Mandela and Tambo
- Headquarters: Chancellor House, Ferreirasdorp (Johannesburg)
- Major practice areas: General practice
- Key people: Nelson Mandela and Oliver Tambo
- Date founded: 1952
- Dissolved: 1960 (Due to the founders involvement in the Anti-Apartheid Movement)

= Mandela and Tambo =

South African law firm

Mandela and Tambo was a South African law firm established by Nelson Mandela and Oliver Tambo in Johannesburg in late 1952. It was the first "Attorney Firm" in the country to be run by black partners.

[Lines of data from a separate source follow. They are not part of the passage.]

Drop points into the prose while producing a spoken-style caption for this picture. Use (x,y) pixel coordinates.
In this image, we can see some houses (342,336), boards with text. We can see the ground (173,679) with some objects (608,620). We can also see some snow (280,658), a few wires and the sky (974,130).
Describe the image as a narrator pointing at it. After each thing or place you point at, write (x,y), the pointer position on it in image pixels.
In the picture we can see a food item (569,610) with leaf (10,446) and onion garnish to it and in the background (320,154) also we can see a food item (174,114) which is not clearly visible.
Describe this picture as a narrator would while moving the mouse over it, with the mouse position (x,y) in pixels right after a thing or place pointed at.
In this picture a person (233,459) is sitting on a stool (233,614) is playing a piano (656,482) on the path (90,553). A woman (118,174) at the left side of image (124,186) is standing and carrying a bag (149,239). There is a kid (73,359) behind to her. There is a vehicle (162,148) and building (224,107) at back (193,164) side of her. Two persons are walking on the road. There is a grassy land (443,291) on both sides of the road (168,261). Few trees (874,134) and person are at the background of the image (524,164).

In August 1952, Mandela had opened his own firm but, after just several months, he invited Tambo to join him in the establishment of Mandela and Tambo in two small rooms at Chancellor House, the building housing the headquarters of the African National Congress. The firm was inundated with clients seeking redress from acts of the oppressive apartheid regime. In South Africa, "Attorney Firms" would deal with lay clients directly and draft most of the paperwork, and "instruct" an Advocate, either practising independently or in-house with the firm, to plead before the Court. Tambo would do much of the paperwork in the office whilst Mandela did most of the advocacy before the magistrates in the courts opposite.

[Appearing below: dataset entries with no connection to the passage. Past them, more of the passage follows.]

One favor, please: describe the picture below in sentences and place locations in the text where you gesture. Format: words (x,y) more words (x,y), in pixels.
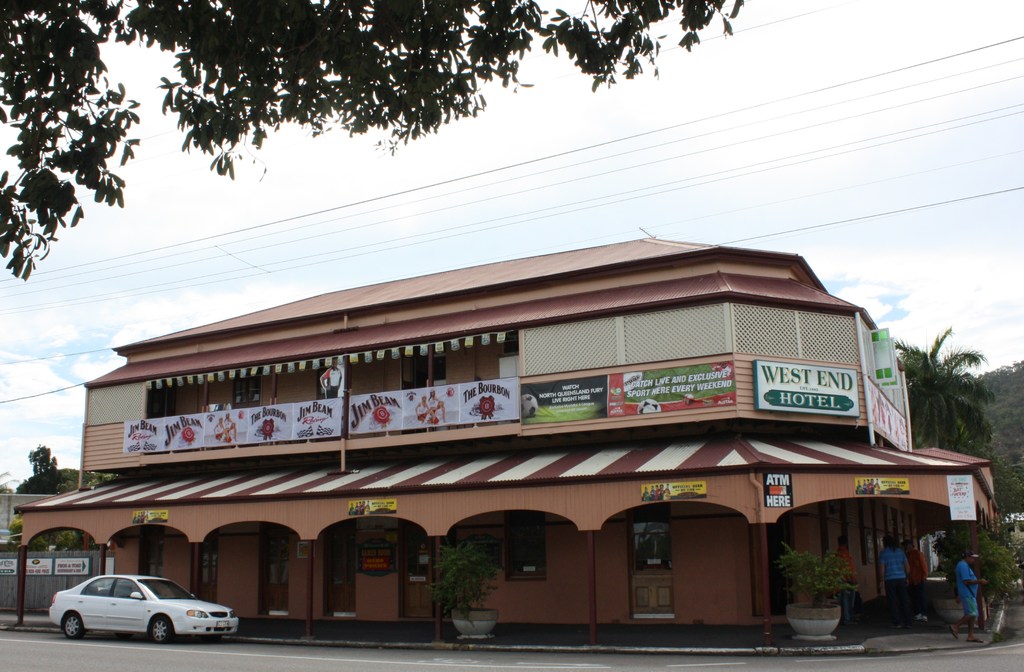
In this image we can see a building (562,553), windows (635,537), there is a car (79,588), there are a few people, there are wires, plants (956,538), trees (969,393), there are some boards (60,564) with text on them, also we can see the sky (815,94).
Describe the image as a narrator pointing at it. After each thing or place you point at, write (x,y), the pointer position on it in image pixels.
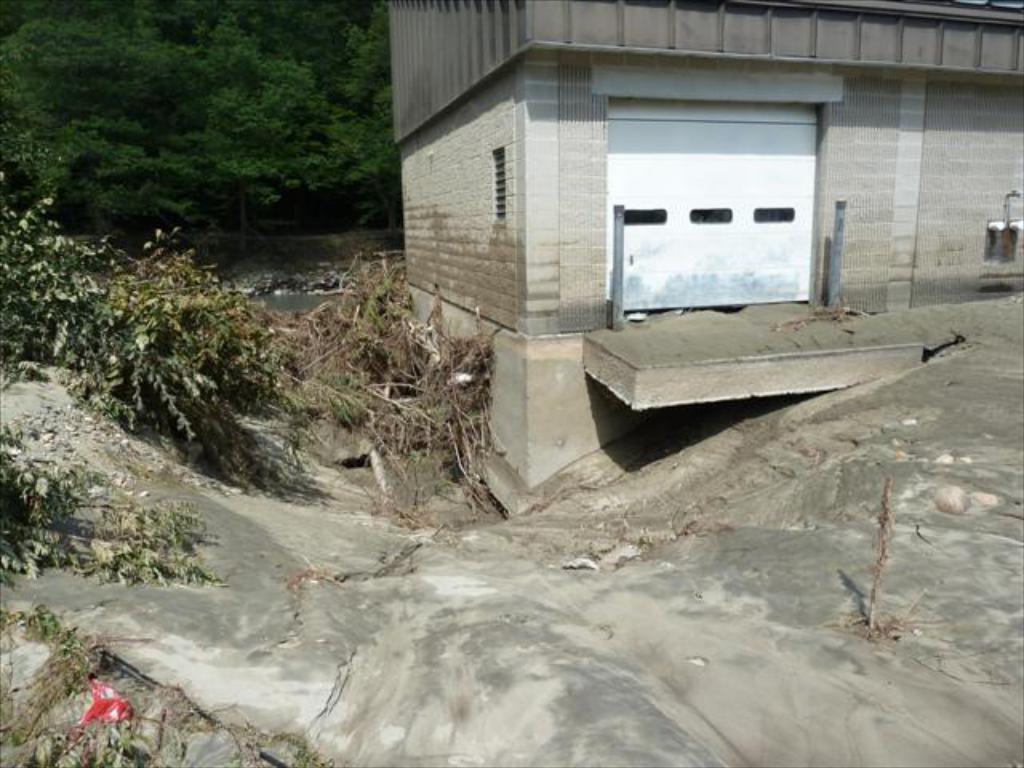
On the right (953,77) we can see the building (801,291). On the left (295,303) we can see water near to the plant (113,340). In the top right (730,133) there is a white door (665,177) near to the pipes (836,231). At the bottom (541,663) we can see the clay (501,688). In the background (366,4) we can see many trees (178,99).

Later others joined the firm, including Duma Nokwe, Ruth Mompati, Mendi Msimang and Godfrey Pitje.

The firm was closed down in 1960 as Mandela faced charges of treason and Tambo fled the country. The law office building was later gutted by fire and was an urban slum for many years before being completely refurbished and opened as the Chancellor House museum and archive in 2011.

Mandela and Tambo were personally reunited in an emotional private meeting in Stockholm in March 1990.